1) She used the word y'all in the introduction of the book. My initial thought: She's a southern woman! Wrong. It always irks me just a little when a non-Southerner uses that word. But, she did spell it correctly and even used it appropriately so I'll cut her some slack! After doing a little bit of digging I discovered that she spent some time at Tulane University in New Orleans, so I'm okay with her using that word.
2) In the 2nd Chapter, Claire references a biography on Dorothy Day. She then asks, "Where are the Catholics when it comes to sex-trafficking, immigration issues, along with sexual harassment, equal pay, and rape culture?" Inside my head, I was screaming "NCCW!" (National Council of Catholic Women) (One look at their Commissions page and you'll see everything CCW is involved with at the local, deanery, diocesan, and national level. Want to get involved? CCW is the perfect place to start!) Claire did go on to say she has had supporters of these topics on her podcast. I didn't see any hosts from NCCW as I took a quick look over past episodes, so maybe that may be a suggestion?

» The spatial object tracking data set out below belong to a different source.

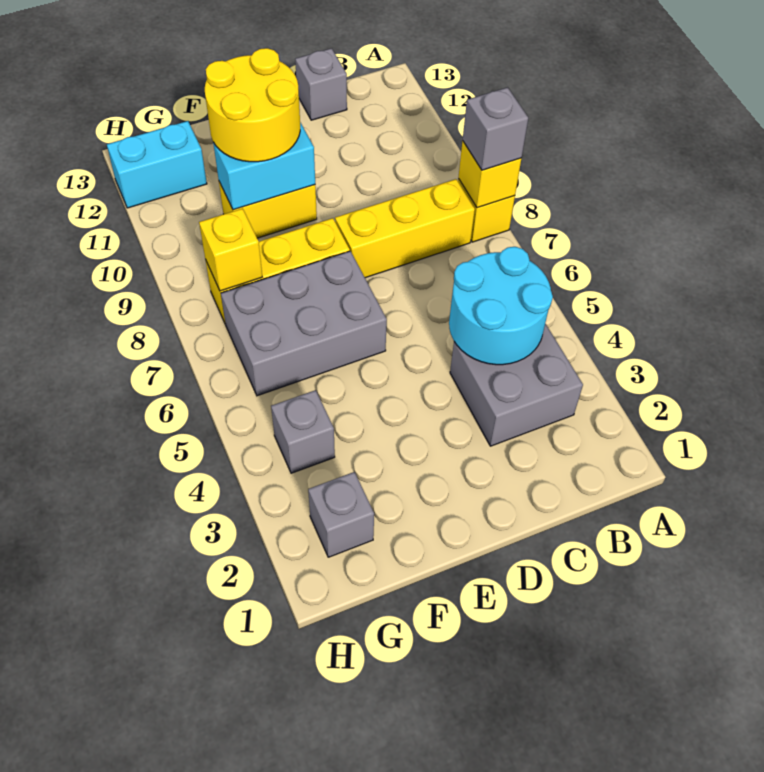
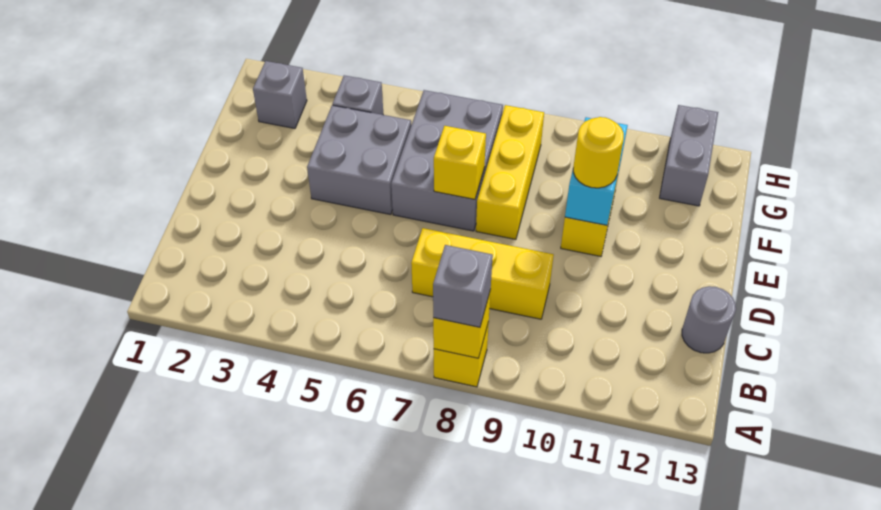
grey brick B3:C4 level 1 -> grey brick E4:F5 level 1
cyan round brick B4:C5 level 2 -> none
yellow brick B8:D8 level 1 -> yellow brick C7:C9 level 1
grey brick C13 level 1 -> grey round brick C13 level 1
yellow round brick E10:F11 level 3 -> yellow round brick E10 level 3
yellow brick G8 level 2 -> yellow brick E7 level 2
cyan brick G12:H12 level 1 -> grey brick G12:H12 level 1

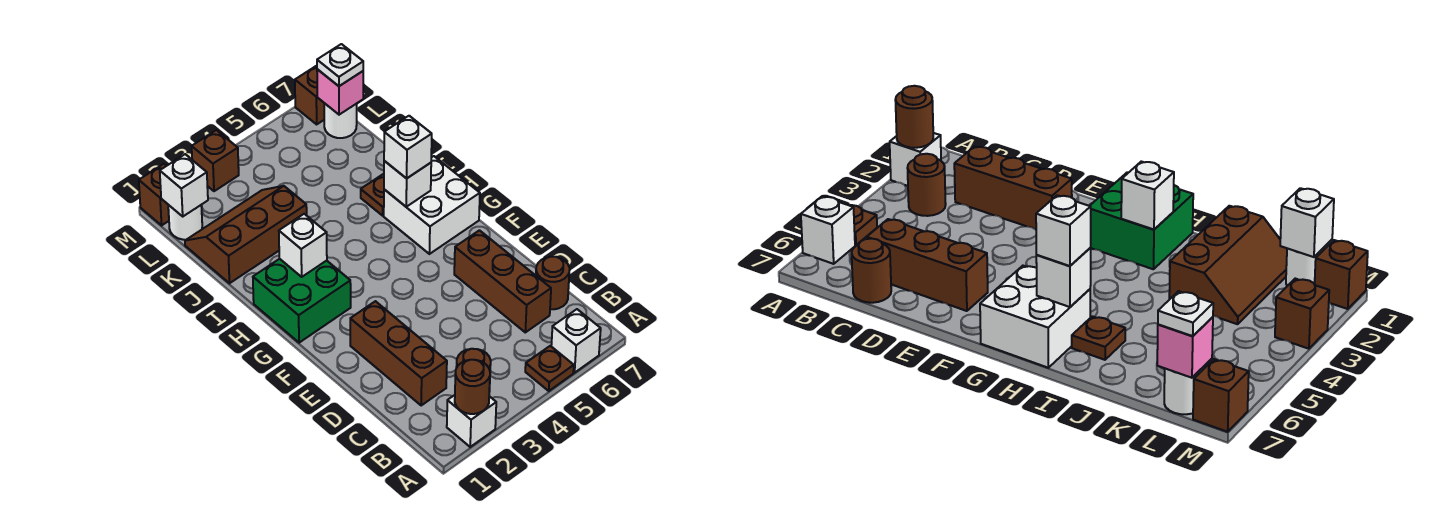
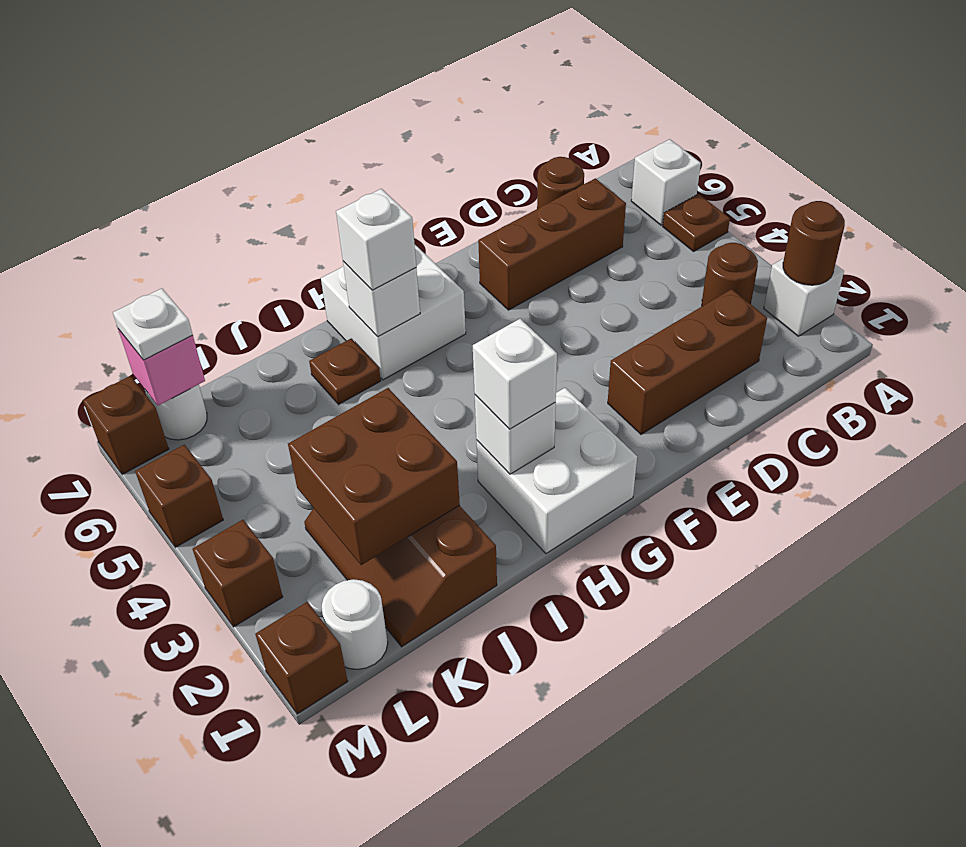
green brick G1:H2 level 1 -> white brick G1:H2 level 1
none -> brown brick J2:K3 level 2
white brick L1 level 2 -> white brick H2 level 3
none -> brown brick M5 level 1

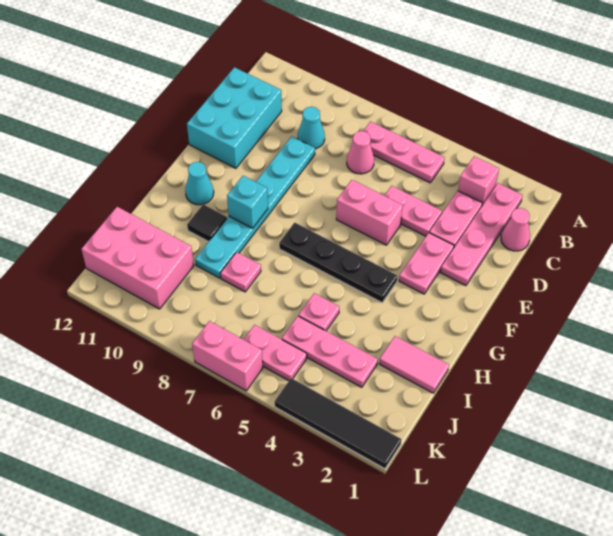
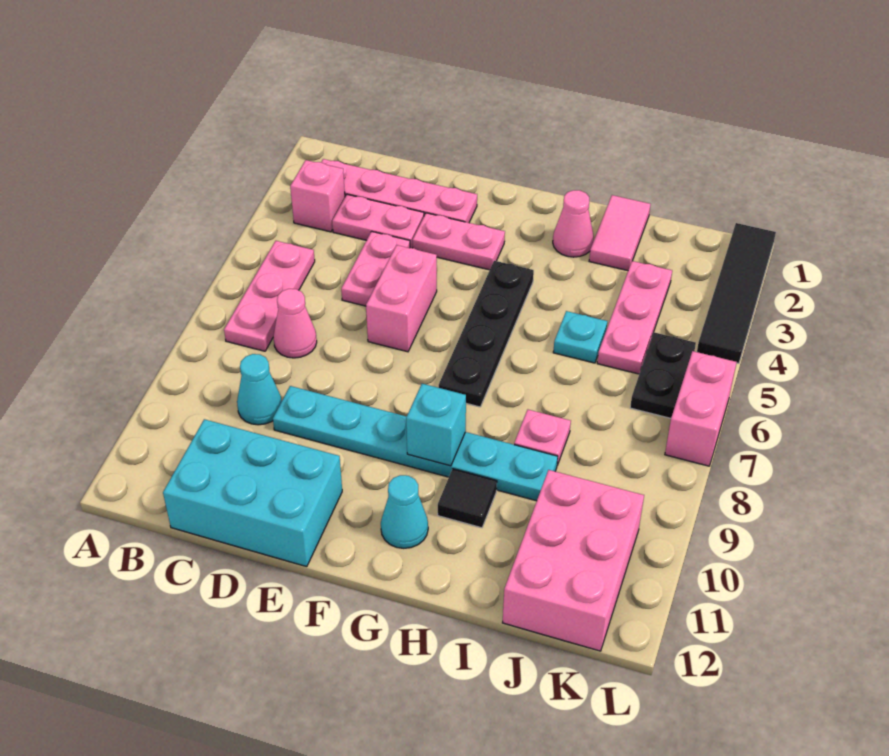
pink cone C1 level 1 -> pink cone H2 level 1
pink plate I5 level 1 -> cyan plate I5 level 1
pink plate K5:K6 level 1 -> black plate K5:K6 level 1

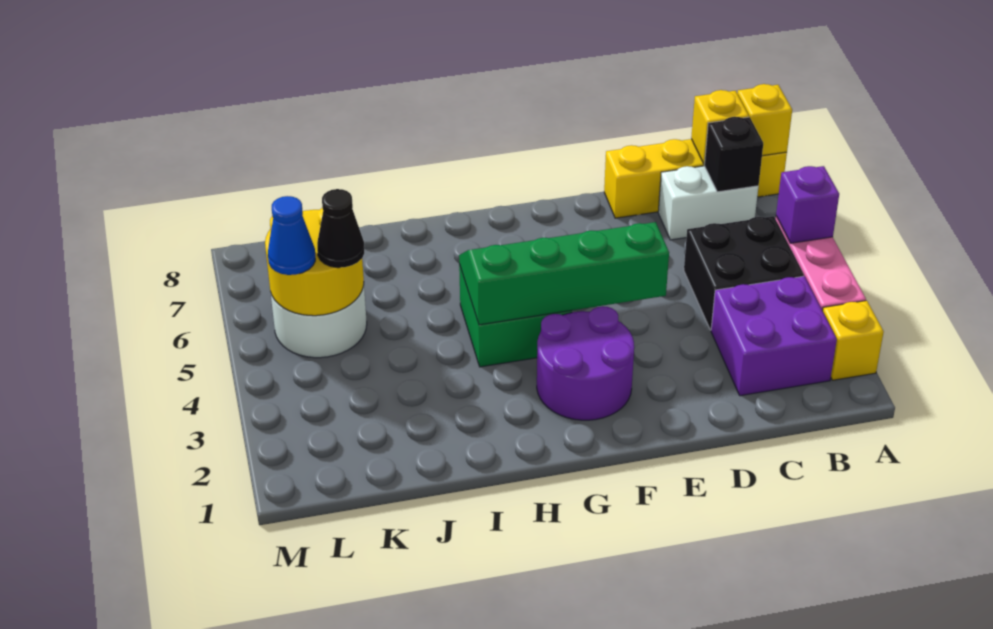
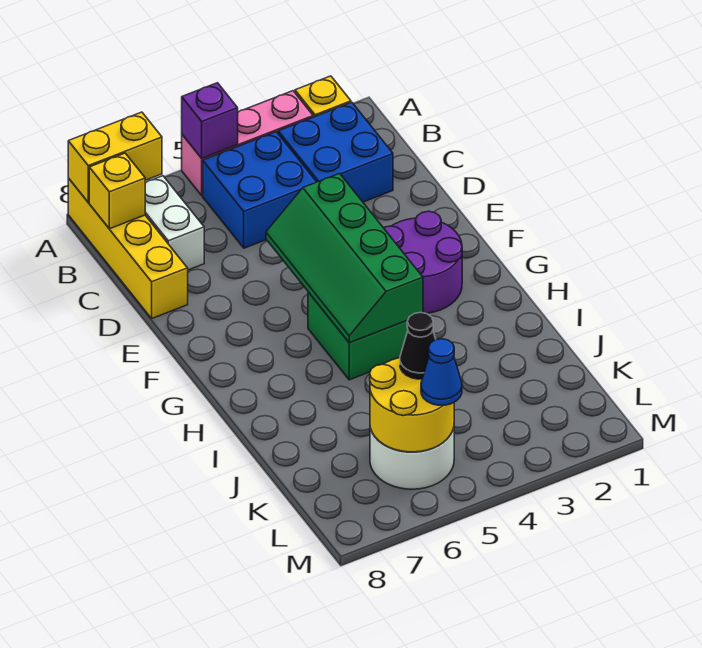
yellow brick A8 level 2 -> yellow brick A7:A8 level 2
purple brick B2:C3 level 1 -> blue brick B2:C3 level 1
black brick B4:C5 level 1 -> blue brick B4:C5 level 1
black brick B7 level 2 -> none

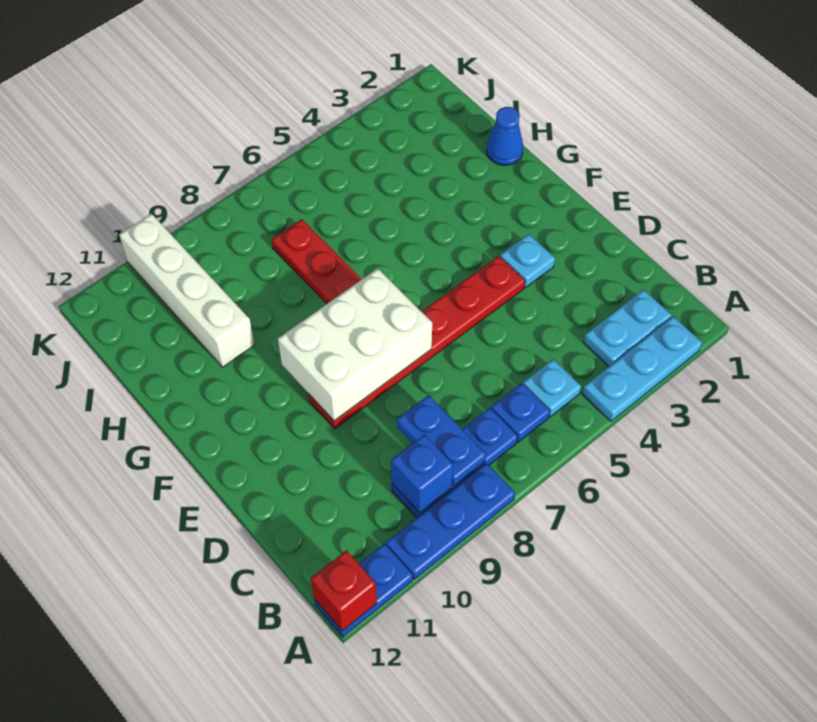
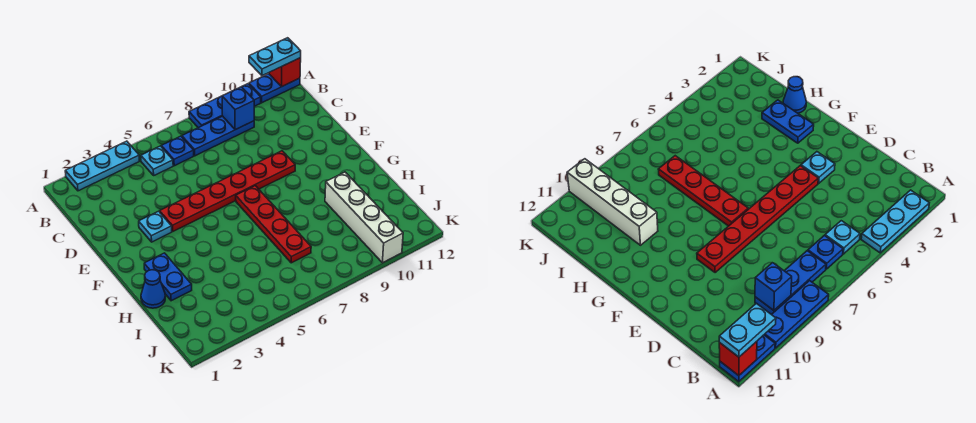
cyan plate B2:B3 level 1 -> cyan plate A11:A12 level 3
blue plate B8:C8 level 2 -> blue plate G2:H2 level 1
white brick E7:F9 level 2 -> none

Claire challenges women in Chapter 3 when thinking about serving: 1) To serve is to be like Christ. 2) Don't run away. 3) Recognize the service you're already performing. She continues to say that we can't act as Christ's presence if we're afraid of a five-letter word. (page 29) But, what is that word? Labor? Serve? Maybe I'm just daft, but I had a hard time figuring that out, even after I re-read that section several times.

Staying True to the Catholic Faith

I really liked how Claire discussed women of the Bible as leaders. When she brought up the point about women not being priests, I have to admit I held my breath. But, she did an excellent job of providing alternative ways women can be leaders in their own parishes. She stayed true to the Church on this topic.

Reading the Chapter on pro-life, I can tell this is an issue that she feels strongly about. She has definite opinions and is able to back them up with good, solid reasoning (at least to me). I love, love, love this line on page 49: Adoption is incredibly complicated and difficult. But it doesn't end a life. It begins a new family.

Stepping Away

At one point in the book, Claire suggests that it's okay to step away from the noise, no matter if it's Church organizations, social media, or a community. I couldn't agree more. Your relationship with Jesus is so much more important and as she says, all of those things will be there once you get right with Him. Think about it: Most Nuns/Sisters, Brothers, and Priests go on annual retreats. As a single/married woman/mom, why don't we do that as part of our vocation? We all need to step away from the world for a while to rejuvenate our relationship with Christ. Fr. Josh Johnson says he takes a day from time to time where he turns all electronics off. He lets people know ahead of time that his phone won't be on and he won't be checking emails or social media. We all need that time to turn off the noise and listen.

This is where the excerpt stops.